05/05/2012 @15:24:47 ^15:58:05

Paste bins

Features I look for in a paste bin, roughly in descending order of desirability

  1. command line interface
  2. finite expiry time
  3. clean interface

The first is absolutely essential; if I have to faff with a web interface, I'm not going to use it. A clean interface is necessary so you can paste patches at people and they can just pipe the url into patch or git apply or whatever. As for finite expiry time, the nature of the medium for which the paste bin concept was invented is inherently ephemeral, so too should be the pastes.

pastebin.com

Has (1) if you bother to figure out the necessary scripting. Great at (2), you can even have things that expire after 10 minutes.

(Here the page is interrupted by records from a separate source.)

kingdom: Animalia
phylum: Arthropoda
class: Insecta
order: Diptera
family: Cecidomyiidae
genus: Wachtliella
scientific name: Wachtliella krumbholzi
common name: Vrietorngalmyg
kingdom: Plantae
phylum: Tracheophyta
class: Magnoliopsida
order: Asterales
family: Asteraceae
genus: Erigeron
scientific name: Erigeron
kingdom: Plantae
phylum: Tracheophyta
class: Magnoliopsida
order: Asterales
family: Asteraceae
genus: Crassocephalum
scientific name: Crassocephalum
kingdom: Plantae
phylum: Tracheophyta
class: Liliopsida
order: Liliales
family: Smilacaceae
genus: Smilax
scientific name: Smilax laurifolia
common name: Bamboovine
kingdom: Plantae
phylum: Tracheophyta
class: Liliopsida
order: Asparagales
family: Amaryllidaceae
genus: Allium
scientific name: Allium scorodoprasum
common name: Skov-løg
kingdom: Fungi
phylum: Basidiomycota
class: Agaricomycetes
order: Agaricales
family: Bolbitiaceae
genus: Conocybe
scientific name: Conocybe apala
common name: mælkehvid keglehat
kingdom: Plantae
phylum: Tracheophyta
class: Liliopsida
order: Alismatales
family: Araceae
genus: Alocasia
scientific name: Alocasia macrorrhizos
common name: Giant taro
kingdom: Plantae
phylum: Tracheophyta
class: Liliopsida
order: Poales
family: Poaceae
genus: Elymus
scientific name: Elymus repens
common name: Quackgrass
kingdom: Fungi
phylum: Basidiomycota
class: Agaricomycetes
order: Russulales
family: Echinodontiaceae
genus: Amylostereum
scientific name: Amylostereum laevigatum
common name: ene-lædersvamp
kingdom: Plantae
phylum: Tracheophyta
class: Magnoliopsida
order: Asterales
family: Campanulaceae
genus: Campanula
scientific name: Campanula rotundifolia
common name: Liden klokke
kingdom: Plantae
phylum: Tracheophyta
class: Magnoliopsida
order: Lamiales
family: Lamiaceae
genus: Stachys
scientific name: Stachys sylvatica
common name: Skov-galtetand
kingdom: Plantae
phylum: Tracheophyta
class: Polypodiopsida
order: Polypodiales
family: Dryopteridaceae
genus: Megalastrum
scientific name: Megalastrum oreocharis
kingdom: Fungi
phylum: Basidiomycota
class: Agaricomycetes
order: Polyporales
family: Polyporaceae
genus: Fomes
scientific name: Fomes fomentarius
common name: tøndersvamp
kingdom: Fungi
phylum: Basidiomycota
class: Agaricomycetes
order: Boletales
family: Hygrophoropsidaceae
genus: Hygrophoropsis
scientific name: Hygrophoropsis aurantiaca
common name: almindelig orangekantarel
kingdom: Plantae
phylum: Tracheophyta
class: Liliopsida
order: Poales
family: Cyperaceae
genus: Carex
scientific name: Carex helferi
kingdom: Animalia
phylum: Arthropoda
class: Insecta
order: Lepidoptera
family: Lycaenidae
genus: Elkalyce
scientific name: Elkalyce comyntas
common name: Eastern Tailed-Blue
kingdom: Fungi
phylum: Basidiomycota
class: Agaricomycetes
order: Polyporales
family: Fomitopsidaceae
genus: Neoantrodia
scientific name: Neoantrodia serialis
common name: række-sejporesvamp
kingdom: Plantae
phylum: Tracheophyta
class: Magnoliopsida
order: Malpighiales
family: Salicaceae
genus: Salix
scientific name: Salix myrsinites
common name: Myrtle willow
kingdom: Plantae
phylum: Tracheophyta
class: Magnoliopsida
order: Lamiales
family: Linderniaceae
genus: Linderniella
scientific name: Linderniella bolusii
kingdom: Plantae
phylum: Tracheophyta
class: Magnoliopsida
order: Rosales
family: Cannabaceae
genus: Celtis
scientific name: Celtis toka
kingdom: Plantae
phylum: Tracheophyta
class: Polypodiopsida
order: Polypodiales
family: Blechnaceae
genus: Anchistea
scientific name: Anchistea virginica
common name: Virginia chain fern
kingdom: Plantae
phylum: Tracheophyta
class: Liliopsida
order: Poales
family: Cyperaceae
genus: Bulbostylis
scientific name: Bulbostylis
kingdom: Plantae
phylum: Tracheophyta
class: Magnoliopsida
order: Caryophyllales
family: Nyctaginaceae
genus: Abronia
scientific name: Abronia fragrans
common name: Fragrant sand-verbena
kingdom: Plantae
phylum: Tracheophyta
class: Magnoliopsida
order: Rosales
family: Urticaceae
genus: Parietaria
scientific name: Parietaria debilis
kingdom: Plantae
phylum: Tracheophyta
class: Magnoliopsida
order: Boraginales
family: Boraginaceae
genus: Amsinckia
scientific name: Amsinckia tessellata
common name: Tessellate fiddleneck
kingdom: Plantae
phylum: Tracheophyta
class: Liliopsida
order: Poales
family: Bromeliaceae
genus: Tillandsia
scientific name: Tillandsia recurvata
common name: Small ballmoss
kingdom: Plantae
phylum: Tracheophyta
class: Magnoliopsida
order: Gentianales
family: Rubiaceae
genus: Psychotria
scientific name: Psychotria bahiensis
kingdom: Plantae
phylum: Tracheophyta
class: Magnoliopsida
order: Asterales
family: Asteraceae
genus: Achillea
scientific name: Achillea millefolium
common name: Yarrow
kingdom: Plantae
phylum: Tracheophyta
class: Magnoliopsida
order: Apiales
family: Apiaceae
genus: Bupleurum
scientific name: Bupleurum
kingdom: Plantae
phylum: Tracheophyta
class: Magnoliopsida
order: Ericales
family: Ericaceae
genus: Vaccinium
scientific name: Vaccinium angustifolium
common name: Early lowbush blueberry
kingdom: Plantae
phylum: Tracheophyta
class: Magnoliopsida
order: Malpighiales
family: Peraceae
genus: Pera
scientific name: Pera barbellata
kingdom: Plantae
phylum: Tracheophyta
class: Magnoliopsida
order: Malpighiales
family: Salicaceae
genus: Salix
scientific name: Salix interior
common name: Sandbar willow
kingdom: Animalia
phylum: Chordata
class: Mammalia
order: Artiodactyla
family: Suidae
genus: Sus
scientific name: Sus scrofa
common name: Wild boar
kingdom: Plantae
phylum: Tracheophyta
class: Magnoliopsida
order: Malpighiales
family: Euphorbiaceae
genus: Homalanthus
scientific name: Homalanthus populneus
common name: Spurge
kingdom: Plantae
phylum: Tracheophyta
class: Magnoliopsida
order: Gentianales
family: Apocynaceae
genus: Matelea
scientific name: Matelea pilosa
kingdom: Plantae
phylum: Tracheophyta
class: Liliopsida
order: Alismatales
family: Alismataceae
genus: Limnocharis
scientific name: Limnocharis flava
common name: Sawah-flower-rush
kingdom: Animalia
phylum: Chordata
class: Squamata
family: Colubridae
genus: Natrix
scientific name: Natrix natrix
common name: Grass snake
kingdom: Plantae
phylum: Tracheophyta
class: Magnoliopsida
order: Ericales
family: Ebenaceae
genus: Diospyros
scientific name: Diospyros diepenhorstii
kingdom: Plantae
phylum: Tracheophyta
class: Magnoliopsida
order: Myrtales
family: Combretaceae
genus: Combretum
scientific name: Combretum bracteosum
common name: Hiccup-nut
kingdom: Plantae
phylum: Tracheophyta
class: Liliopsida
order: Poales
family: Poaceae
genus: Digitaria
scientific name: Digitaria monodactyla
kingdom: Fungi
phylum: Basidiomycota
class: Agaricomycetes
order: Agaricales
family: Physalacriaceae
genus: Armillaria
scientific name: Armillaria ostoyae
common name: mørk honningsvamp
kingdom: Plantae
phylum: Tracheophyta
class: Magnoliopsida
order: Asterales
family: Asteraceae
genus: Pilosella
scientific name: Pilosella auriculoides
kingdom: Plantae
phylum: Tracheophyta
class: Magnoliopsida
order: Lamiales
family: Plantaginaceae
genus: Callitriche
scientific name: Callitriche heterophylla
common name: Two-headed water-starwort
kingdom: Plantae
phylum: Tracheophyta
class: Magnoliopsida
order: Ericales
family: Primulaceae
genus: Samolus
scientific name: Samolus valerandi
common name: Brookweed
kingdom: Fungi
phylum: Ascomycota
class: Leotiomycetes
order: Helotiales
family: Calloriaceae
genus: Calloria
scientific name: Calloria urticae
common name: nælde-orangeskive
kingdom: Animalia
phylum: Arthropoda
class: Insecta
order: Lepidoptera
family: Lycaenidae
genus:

Fails (3) completely, the page you get back is covered in garbage, flash applets, social networking, you name it, you get back 12k+ of html+javascript (not including page requisites - images, css, adverts, etc.) for a 4 byte paste (although you can stick "?raw=" into the URL you get back in an appropriate place)

sprunge.us

Almost perfect, (1) is implicit and the main page tells you how to use curl to do it in one line, for (3) it couldn't be cleaner (you get plain text by default but it will do syntax highlighting if you append things to the url)

Unfortunately though it has no support for (2) and I hate the idea of my random pastes hanging around for ever.